Posted to commits@hudi.apache.org by "Alexander Filipchik (Jira)" <ji...@apache.org> on 2020/04/11 21:35:00 UTC

[jira] [Created] (HUDI-784) CorruptedLogFileException sometimes happens on GCS

Alexander Filipchik created HUDI-784:
----------------------------------------

             Summary: CorruptedLogFileException sometimes happens on GCS
                 Key: HUDI-784
                 URL: https://issues.apache.org/jira/browse/HUDI-784
             Project: Apache Hudi (incubating)
          Issue Type: Bug
            Reporter: Alexander Filipchik


768726 [Executor task launch worker-2] ERROR org.apache.hudi.common.table.log.AbstractHoodieLogRecordScanner  - Got exception when reading log file
org.apache.hudi.exception.CorruptedLogFileException: HoodieLogFile{pathStr='
[gs://.log.|gs://1_20200219014757.log.2]
', fileLen=0}could not be read.
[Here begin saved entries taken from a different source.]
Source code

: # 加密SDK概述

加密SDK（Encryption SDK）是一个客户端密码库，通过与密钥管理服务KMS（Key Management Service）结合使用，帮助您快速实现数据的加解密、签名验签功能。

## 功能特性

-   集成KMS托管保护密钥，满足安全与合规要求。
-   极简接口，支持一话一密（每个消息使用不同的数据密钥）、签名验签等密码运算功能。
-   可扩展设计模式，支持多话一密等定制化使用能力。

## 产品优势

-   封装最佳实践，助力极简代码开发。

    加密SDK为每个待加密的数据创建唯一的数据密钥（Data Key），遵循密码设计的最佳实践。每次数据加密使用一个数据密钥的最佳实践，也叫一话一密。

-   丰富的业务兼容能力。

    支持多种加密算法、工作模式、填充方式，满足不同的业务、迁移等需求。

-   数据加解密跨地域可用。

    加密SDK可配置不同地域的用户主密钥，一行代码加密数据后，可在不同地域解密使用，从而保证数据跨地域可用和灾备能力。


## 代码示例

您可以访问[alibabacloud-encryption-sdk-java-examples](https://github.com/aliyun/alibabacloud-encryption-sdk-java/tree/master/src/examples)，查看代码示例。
Did not find the magic bytes at the start of the block
at org.apache.hudi.common.table.log.HoodieLogFileReader.readMagic(HoodieLogFileReader.java:313)
	at org.apache.hudi.common.table.log.HoodieLogFileReader.hasNext(HoodieLogFileReader.java:295)
	at org.apache.hudi.common.table.log.HoodieLogFormatReader.hasNext(HoodieLogFormatReader.java:103)
 

I did extensive debugging and still unclear on why it is happening. It might be issue with GCS libraries themselves. The fix that is working:

 

In: HoodieLogFileReader made 
{code:java}
// private final byte[] magicBuffer = new byte[6];
{code}
non static. I'm not sure why it is actually static in the first place as it is inviting a race.

Also in HoodieLogFileReader:

added
{code:java}
// fsDataInputStream.seek(0);
{code}
added right after stream creation in the constructor.

 

 

 

 

 

 



--
This message was sent by Atlassian Jira
(v8.3.4#803005)